Noah Primeval tells the story of the final days of the human rebellion against God before the flood. Noah’s family is under assault and eventually separated by the bloodlust of the idolatrous human (and not-quite-human) warring tribes of his day; he struggles to keep his faith in Elohim, the one true God, especially as his losses mount. Blood-lust, orgies, idol worship and violence – lots and lots of violence – fill the world in which Noah and his family live. Noah is not serenely building his ark and gathering animals two-by-two as the story opens:
(Noah) walked upright and kept separate from the pollution of the city gods who came from heaven and sought to mix their blood with humanity. Noah’s tribe and the other human tribes of the West refused to worship these pretenders to the throne of Elohim, and refused to participate in their corrupting sorceries.

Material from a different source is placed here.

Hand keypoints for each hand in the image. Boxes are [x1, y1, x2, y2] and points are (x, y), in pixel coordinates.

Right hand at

But this was not enough for Noah. Though he knew Elohim was Lord of creation, he sometimes felt that there was little difference between the servitude Elohim expected and the servitude that the city gods demanded of their subjects. A god was a god after all, and in either case man was a servant.
Noah did not like being a servant. He yearned for freedom in his breast.

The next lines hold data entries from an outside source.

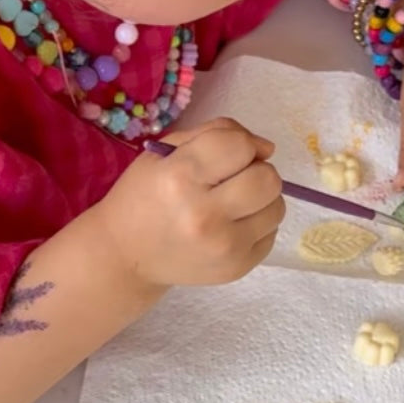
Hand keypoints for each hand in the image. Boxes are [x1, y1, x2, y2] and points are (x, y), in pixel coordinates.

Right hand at [97, 118, 284, 286]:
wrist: (126, 255)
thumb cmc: (145, 194)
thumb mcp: (168, 150)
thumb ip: (218, 133)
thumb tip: (266, 148)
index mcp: (180, 177)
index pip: (240, 146)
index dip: (241, 143)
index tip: (228, 152)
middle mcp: (204, 215)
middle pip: (268, 179)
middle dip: (256, 170)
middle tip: (234, 177)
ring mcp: (223, 247)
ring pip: (277, 207)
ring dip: (261, 198)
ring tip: (233, 202)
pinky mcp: (236, 269)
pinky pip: (271, 233)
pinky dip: (257, 223)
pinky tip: (231, 224)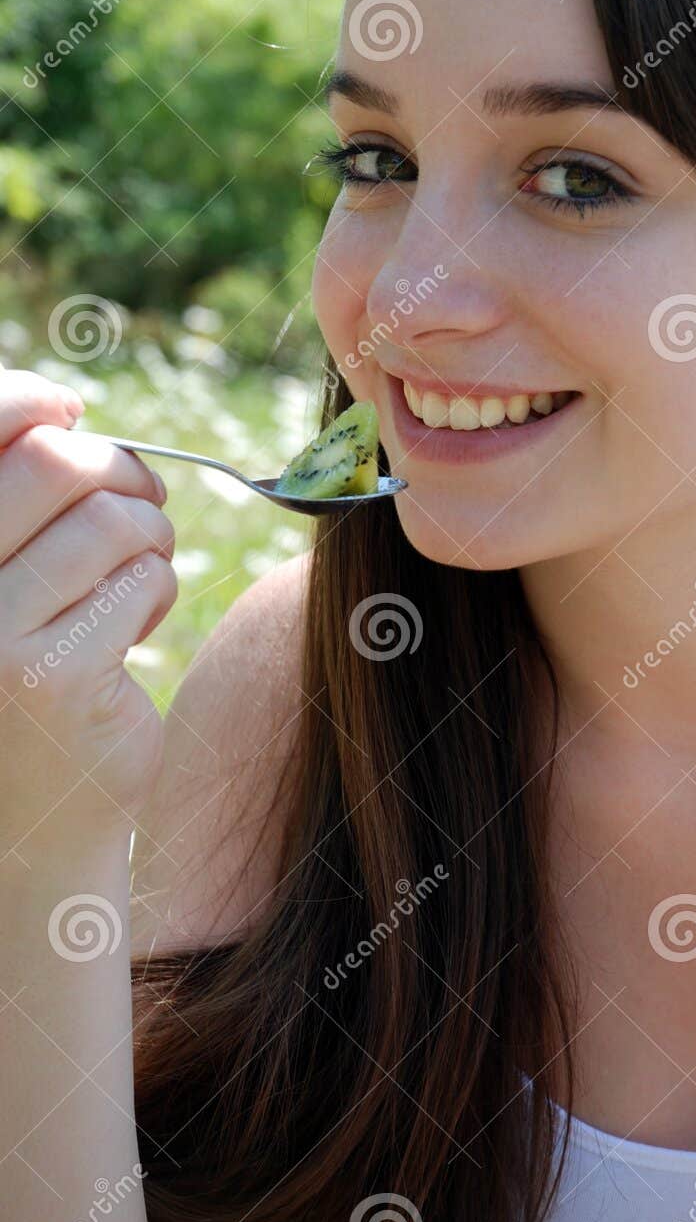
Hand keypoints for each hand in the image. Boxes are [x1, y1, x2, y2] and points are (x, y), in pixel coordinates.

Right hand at [0, 369, 176, 849]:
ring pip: (112, 520)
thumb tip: (64, 408)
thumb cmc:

Freedom for Noah came at a very high cost. Nephilim assassins – half-man, half-god – were sent by the ruling god and goddess of the land to consolidate their power and kill the Chosen One, Noah, to foil the revelation of the one true God. The rotting culture and the supernatural characters and practices of these gods and their “associates” scattered Noah’s family and forced him to action.
Godawa really knows how to tell a story! The epic nature of Noah’s journey hints at Tolkien’s Lord Of The Rings without being derivative. I could not stop clicking through the 268 pages of Noah Primeval (I read the Kindle version, which is my favorite way to read fiction), and I am not even a fan the speculative fiction/fantasy genre.

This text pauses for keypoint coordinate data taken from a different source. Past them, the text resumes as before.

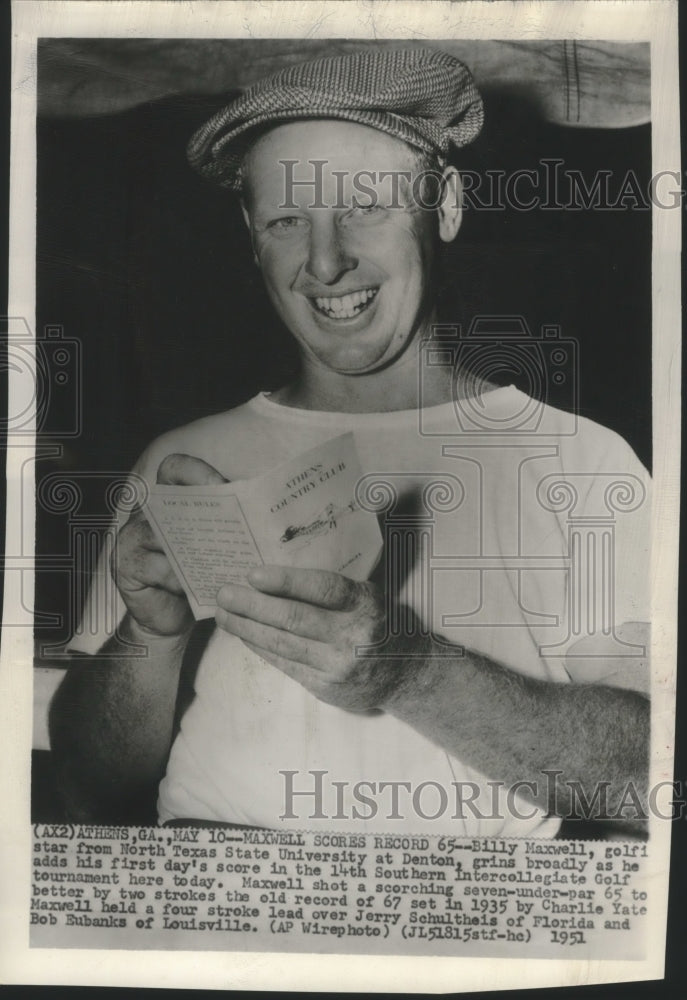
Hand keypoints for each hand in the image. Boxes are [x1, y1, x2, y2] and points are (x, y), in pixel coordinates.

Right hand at [112, 454, 225, 639]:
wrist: (168, 620)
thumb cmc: (194, 579)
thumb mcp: (209, 549)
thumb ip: (222, 528)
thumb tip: (262, 517)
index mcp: (167, 502)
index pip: (174, 469)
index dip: (198, 471)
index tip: (226, 486)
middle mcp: (145, 514)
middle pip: (166, 495)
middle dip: (202, 507)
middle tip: (233, 521)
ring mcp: (131, 539)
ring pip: (164, 535)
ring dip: (197, 548)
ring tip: (225, 560)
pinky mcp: (126, 566)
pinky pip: (159, 568)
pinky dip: (183, 579)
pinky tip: (201, 588)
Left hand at [215, 565, 416, 710]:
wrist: (407, 674)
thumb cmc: (381, 624)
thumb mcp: (368, 597)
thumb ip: (333, 590)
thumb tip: (276, 578)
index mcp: (366, 605)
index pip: (323, 589)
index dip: (286, 581)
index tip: (253, 574)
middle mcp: (353, 636)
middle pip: (295, 619)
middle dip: (253, 606)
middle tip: (224, 594)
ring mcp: (338, 666)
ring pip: (283, 644)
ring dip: (247, 629)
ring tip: (224, 615)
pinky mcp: (325, 688)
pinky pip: (285, 664)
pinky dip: (261, 648)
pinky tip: (244, 636)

Even though Bible readers already know how Noah’s story goes, I’d guess that few of us have ever spent much time imagining his life “pre-ark”. Godawa’s narrative shattered my own un-considered illustion that Noah and his family were living in some isolated valley building the ark for 120 years before the rain started falling and falling and falling. Though I enjoyed the story, the non-fiction reader in me especially appreciated the nearly 100 pages of appendices at the end of the book. He includes extremely well-researched discussions providing an overview on current academic thinking about the Sons of God, Nephiliim, Leviathan, and Mesopotamian Cosmic Geography in the Bible. (The latter is just about worth the price of the whole book, in my opinion.) These appendices helped me think through the truths in the fiction I’d just finished reading.
If you’re a spec fiction/fantasy fan, I’d definitely recommend Noah Primeval to you. And if you’re not, you may just want to add this to your reading list anyway.
*I received a review copy of this book from the author.